Document 7. Chronologie des recherches sur le pasteur Yves Crespin

2018
Janvier :
recherches dans les archives du Temple de St Brieuc

Février :
mise au point de la page Histoire du site de l'Eglise Protestante Unie de St Brieuc.
Consultation du dossier constitué par le fils du pasteur Crespin et déposé à la Bibliothèque André Malraux de St Brieuc.
Lecture des Carnets 1921-1944 de Louis Guilloux.
Consultation des notes personnelles de Louis Guilloux sur l'ouvrage Carnets 1921-1944 et des dossiers sur l'accueil des réfugiés à St Brieuc en 36, 37, 38...
Recherches aux Archives municipales (dénomination de la rue Yves Crespin)
24 février, rencontre avec Jean-Claude Crespin (fils du pasteur Crespin) chez lui à Riom dans le Massif-Central.

Mars :
consultation du dossier Yves Crespin aux archives départementales des Côtes-d'Armor.

Avril :
numérisation des documents, écriture du canevas de l'histoire du pasteur Crespin.
Publication de nombreux textes et documents sur Yves Crespin dans le blog de l'histoire de l'Eglise Protestante Unie de France dans les Côtes d'Armor.

Mai
lecture du livre non publié de Louis Guilloux, Les gens du château. Le but était de déterminer si le personnage du pasteur Briand (Crespin) apparaissait dans ce roman mais l'auteur a surtout dépeint le milieu des autonomistes bretons pendant l'Occupation.

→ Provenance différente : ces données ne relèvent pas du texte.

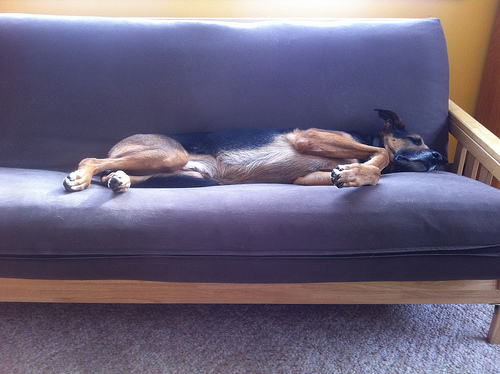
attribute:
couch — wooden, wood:
[0, 17, 499, 344]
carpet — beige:
[5, 292, 498, 369]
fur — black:
[198, 125, 259, 163]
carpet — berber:
[2, 300, 498, 370]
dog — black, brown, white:
[66, 106, 453, 210]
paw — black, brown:
[103, 168, 134, 199]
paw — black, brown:
[326, 158, 361, 189]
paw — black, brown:
[56, 163, 96, 194]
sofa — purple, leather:
[0, 10, 499, 347]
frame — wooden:
[1, 276, 496, 305]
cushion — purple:
[2, 12, 498, 279]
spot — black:
[162, 127, 277, 158]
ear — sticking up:
[373, 105, 408, 135]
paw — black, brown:
[64, 166, 89, 194]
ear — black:
[374, 105, 410, 130]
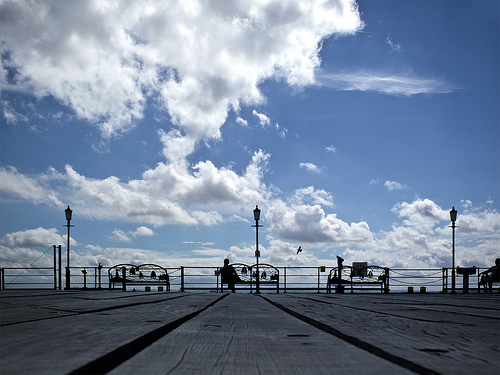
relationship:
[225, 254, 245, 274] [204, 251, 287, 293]
man on bench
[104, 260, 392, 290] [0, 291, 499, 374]
benches on pier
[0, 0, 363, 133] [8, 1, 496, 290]
cloud in sky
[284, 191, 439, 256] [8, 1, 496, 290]
clouds in sky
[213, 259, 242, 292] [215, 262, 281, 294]
man sitting on bench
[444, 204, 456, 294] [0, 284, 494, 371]
pole on platform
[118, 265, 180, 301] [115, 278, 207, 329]
bench on platform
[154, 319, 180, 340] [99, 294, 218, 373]
crack between boards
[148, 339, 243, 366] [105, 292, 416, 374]
grains on plank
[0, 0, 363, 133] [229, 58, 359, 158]
cloud in sky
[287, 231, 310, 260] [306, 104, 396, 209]
bird in sky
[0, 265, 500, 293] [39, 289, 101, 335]
fence on platform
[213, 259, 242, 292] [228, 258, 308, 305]
man on bench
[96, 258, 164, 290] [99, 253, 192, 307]
design on bench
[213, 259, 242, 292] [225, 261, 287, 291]
man on bench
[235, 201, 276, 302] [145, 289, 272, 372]
pole on pier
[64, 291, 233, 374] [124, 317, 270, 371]
crack between planks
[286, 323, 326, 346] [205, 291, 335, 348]
hole in plank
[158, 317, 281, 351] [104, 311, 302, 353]
plank on pier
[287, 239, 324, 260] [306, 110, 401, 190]
birds in sky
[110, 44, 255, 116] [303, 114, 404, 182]
cloud in sky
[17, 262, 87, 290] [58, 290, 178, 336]
fence at pier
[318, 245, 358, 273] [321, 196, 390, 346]
binoculars on pole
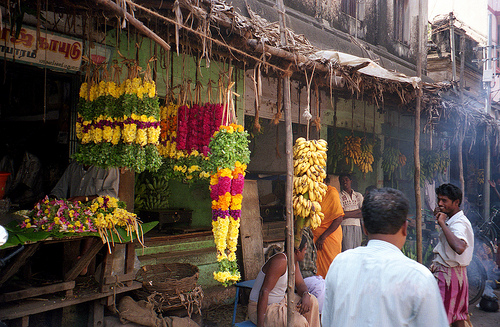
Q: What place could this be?
A: It is a shop.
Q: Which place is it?
A: It is a shop.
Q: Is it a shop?
A: Yes, it is a shop.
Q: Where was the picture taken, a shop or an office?
A: It was taken at a shop.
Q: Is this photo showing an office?
A: No, the picture is showing a shop.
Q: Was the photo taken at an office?
A: No, the picture was taken in a shop.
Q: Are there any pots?
A: Yes, there is a pot.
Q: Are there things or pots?
A: Yes, there is a pot.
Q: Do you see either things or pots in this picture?
A: Yes, there is a pot.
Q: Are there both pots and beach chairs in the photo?
A: No, there is a pot but no beach chairs.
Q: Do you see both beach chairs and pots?
A: No, there is a pot but no beach chairs.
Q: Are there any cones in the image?
A: No, there are no cones.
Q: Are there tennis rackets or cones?
A: No, there are no cones or tennis rackets.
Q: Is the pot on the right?
A: Yes, the pot is on the right of the image.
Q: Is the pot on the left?
A: No, the pot is on the right of the image.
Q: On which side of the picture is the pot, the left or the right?
A: The pot is on the right of the image.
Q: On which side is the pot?
A: The pot is on the right of the image.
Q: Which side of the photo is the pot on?
A: The pot is on the right of the image.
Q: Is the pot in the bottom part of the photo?
A: Yes, the pot is in the bottom of the image.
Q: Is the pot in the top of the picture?
A: No, the pot is in the bottom of the image.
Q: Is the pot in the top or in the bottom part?
A: The pot is in the bottom of the image.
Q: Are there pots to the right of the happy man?
A: Yes, there is a pot to the right of the man.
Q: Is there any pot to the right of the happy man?
A: Yes, there is a pot to the right of the man.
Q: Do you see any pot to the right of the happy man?
A: Yes, there is a pot to the right of the man.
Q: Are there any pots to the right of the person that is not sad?
A: Yes, there is a pot to the right of the man.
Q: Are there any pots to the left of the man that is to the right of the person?
A: No, the pot is to the right of the man.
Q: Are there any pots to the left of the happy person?
A: No, the pot is to the right of the man.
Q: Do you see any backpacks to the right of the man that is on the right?
A: No, there is a pot to the right of the man.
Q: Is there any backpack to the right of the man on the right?
A: No, there is a pot to the right of the man.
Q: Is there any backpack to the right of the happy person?
A: No, there is a pot to the right of the man.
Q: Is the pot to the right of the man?
A: Yes, the pot is to the right of the man.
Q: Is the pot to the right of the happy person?
A: Yes, the pot is to the right of the man.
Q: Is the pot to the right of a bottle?
A: No, the pot is to the right of the man.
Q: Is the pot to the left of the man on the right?
A: No, the pot is to the right of the man.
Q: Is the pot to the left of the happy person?
A: No, the pot is to the right of the man.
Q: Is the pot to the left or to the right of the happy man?
A: The pot is to the right of the man.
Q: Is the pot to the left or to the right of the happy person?
A: The pot is to the right of the man.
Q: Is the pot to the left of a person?
A: No, the pot is to the right of a person.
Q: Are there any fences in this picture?
A: No, there are no fences.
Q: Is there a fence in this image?
A: No, there are no fences.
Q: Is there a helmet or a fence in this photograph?
A: No, there are no fences or helmets.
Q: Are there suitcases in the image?
A: No, there are no suitcases.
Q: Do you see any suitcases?
A: No, there are no suitcases.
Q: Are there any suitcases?
A: No, there are no suitcases.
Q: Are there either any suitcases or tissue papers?
A: No, there are no suitcases or tissue papers.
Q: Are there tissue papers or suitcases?
A: No, there are no suitcases or tissue papers.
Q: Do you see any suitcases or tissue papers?
A: No, there are no suitcases or tissue papers.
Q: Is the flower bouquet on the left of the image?
A: Yes, the bouquet is on the left of the image.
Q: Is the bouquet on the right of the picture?
A: No, the bouquet is on the left of the image.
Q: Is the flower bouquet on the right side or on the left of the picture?
A: The flower bouquet is on the left of the image.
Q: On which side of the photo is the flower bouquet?
A: The flower bouquet is on the left of the image.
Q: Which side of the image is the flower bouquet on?
A: The flower bouquet is on the left of the image.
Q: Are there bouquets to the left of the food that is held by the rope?
A: Yes, there is a bouquet to the left of the food.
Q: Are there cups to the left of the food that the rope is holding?
A: No, there is a bouquet to the left of the food.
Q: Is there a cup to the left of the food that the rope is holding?
A: No, there is a bouquet to the left of the food.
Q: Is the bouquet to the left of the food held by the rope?
A: Yes, the bouquet is to the left of the food.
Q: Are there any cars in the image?
A: No, there are no cars.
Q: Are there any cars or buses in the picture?
A: No, there are no cars or buses.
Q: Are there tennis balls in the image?
A: No, there are no tennis balls.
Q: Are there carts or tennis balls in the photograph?
A: No, there are no tennis balls or carts.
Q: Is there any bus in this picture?
A: No, there are no buses.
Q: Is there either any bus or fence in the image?
A: No, there are no buses or fences.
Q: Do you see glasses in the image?
A: No, there are no glasses.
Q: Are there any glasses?
A: No, there are no glasses.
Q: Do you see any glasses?
A: No, there are no glasses.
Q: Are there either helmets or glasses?
A: No, there are no glasses or helmets.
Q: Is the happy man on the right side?
A: Yes, the man is on the right of the image.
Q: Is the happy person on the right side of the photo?
A: Yes, the man is on the right of the image.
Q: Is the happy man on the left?
A: No, the man is on the right of the image.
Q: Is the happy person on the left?
A: No, the man is on the right of the image.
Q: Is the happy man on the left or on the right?
A: The man is on the right of the image.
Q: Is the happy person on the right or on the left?
A: The man is on the right of the image.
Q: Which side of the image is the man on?
A: The man is on the right of the image.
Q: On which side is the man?
A: The man is on the right of the image.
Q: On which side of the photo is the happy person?
A: The man is on the right of the image.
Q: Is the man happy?
A: Yes, the man is happy.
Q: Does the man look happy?
A: Yes, the man is happy.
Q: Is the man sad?
A: No, the man is happy.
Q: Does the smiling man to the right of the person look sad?
A: No, the man is happy.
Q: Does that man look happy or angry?
A: The man is happy.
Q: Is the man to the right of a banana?
A: Yes, the man is to the right of a banana.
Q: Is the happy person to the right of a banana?
A: Yes, the man is to the right of a banana.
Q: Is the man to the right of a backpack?
A: No, the man is to the right of a banana.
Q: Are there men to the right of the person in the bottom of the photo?
A: Yes, there is a man to the right of the person.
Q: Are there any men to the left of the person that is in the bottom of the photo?
A: No, the man is to the right of the person.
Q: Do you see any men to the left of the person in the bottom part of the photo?
A: No, the man is to the right of the person.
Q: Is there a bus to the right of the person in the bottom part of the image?
A: No, there is a man to the right of the person.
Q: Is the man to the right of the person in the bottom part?
A: Yes, the man is to the right of the person.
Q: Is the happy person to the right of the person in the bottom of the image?
A: Yes, the man is to the right of the person.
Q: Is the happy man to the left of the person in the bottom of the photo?
A: No, the man is to the right of the person.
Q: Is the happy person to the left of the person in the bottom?
A: No, the man is to the right of the person.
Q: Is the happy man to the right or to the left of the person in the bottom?
A: The man is to the right of the person.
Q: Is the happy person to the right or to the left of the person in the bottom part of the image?
A: The man is to the right of the person.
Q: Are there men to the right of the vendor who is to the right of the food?
A: Yes, there is a man to the right of the vendor.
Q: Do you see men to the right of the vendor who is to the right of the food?
A: Yes, there is a man to the right of the vendor.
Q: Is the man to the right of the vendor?
A: Yes, the man is to the right of the vendor.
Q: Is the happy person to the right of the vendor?
A: Yes, the man is to the right of the vendor.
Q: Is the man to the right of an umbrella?
A: No, the man is to the right of the vendor.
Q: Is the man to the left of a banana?
A: No, the man is to the right of a banana.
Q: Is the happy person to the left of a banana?
A: No, the man is to the right of a banana.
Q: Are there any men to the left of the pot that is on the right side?
A: Yes, there is a man to the left of the pot.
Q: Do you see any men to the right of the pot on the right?
A: No, the man is to the left of the pot.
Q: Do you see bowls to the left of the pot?
A: No, there is a man to the left of the pot.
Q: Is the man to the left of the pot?
A: Yes, the man is to the left of the pot.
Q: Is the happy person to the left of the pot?
A: Yes, the man is to the left of the pot.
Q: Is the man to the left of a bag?
A: No, the man is to the left of the pot.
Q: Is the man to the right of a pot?
A: No, the man is to the left of a pot.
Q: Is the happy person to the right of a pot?
A: No, the man is to the left of a pot.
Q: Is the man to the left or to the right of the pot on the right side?
A: The man is to the left of the pot.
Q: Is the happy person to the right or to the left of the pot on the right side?
A: The man is to the left of the pot.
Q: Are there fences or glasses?
A: No, there are no fences or glasses.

Aucune trace du pasteur...

Juin :
démarches pour accéder au dossier personnel du pasteur Crespin aux Archives nationales

Septembre :
Édition d'un livre photo en un exemplaire sur l'histoire du pasteur Crespin.

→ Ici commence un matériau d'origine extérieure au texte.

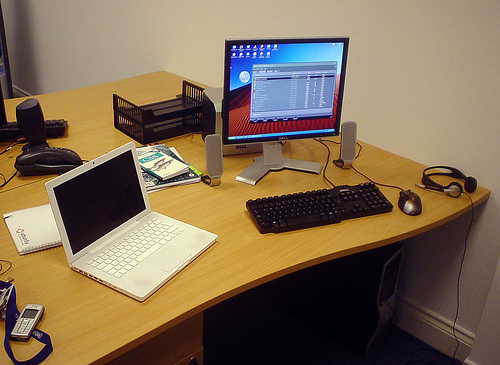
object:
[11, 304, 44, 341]
cell phone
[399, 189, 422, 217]
computer mouse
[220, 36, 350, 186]
computer tower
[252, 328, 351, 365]
floor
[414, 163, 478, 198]
head set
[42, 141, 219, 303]
laptop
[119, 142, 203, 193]
book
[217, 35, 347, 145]
computer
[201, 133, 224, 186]
speaker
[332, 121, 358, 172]
speaker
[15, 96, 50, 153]
speaker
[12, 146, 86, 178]
phone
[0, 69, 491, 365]
desk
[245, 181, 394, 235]
keyboard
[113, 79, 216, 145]
holder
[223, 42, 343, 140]
monitor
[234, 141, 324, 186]
base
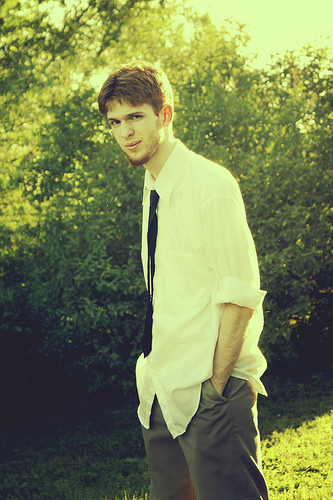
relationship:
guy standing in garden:
[98, 62, 269, 498] [0, 0, 332, 500]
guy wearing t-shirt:
[98, 62, 269, 498] [134, 138, 268, 439]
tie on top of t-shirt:
[142, 190, 160, 358] [134, 138, 268, 439]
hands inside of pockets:
[194, 304, 254, 450] [191, 378, 231, 453]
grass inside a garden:
[1, 375, 331, 499] [0, 0, 332, 500]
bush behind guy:
[229, 48, 332, 364] [98, 62, 269, 498]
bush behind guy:
[2, 19, 316, 395] [98, 62, 269, 498]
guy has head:
[98, 62, 269, 498] [98, 60, 174, 167]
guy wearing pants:
[98, 62, 269, 498] [139, 376, 268, 500]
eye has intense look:
[131, 114, 143, 121] [107, 113, 143, 129]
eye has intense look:
[112, 118, 120, 125] [107, 113, 143, 129]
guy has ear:
[98, 62, 269, 498] [161, 104, 173, 127]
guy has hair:
[98, 62, 269, 498] [98, 62, 173, 117]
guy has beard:
[98, 62, 269, 498] [118, 116, 162, 165]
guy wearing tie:
[98, 62, 269, 498] [142, 190, 160, 358]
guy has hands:
[98, 62, 269, 498] [194, 304, 254, 450]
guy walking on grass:
[98, 62, 269, 498] [1, 375, 331, 499]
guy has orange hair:
[98, 62, 269, 498] [98, 62, 173, 117]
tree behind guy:
[1, 0, 166, 140] [98, 62, 269, 498]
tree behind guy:
[0, 0, 250, 176] [98, 62, 269, 498]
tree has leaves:
[1, 0, 166, 140] [1, 1, 167, 139]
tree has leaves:
[0, 0, 250, 176] [0, 0, 251, 175]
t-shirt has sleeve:
[134, 138, 268, 439] [201, 193, 267, 311]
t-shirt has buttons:
[134, 138, 268, 439] [144, 177, 178, 440]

Rencontre avec Nicolas Poulain, chargé des collections au musée de St Brieuc, pour découvrir les objets personnels du pasteur Crespin remis au musée par son fils.
Présentation du projet Yves Crespin à l'assemblée générale de l'Eglise Protestante Unie des Côtes d'Armor à Plourhan

Octobre :
Recherches aux Archives nationales à Paris autour du dossier des pasteurs Crespin et Orange.
Travail sur le roman "Le jeu de patience" de Louis Guilloux pour extraire et analyser tous les passages qui évoquent le pasteur Crespin.
Lecture du livre "De la nuit à l'aurore" sur la Résistance au Lycée Le Braz (passages sur Yves Crespin et Erling Hansen)
Contacts avec l'association "Buchenwald-Dora" pour la reproduction de documents et la relecture de textes sur la période où le pasteur était dans ces camps.

Novembre :
rencontre du bureau de l'association des anciens élèves du lycée Anatole Le Braz
recherches aux Archives départementales sur l'arrestation du pasteur Crespin et de ses amis en 1943  à St Brieuc (fichiers de police et de la préfecture)

Décembre :
recherches aux Archives départementales sur l'action du pasteur Crespin au moment des réfugiés espagnols en 37, 38, 30 à St Brieuc et sur le temps où il était aumônier au Lycée Le Braz.
Travail sur le livre "Les déportés des Côtes du Nord"
Contact avec Patrick Cabanel pour la relecture des textes sur les protestants pendant la Résistance.
Rencontre avec Michel Guyomard (de la maison Louis Guilloux) pour la relecture des textes sur le personnage du pasteur dans l'oeuvre de Louis Guilloux.

Janvier 2019
première réunion d'un petit groupe de suivi du projet Crespin avec des membres de la paroisse protestante avec pour objectif de déterminer les différents panneaux d'une exposition sur le pasteur et la Résistance.

Février 
au Musée de St Brieuc, redécouverte de documents manuscrits du pasteur Crespin dans le sous-main qui se trouvait dans son bureau au presbytère de St Brieuc.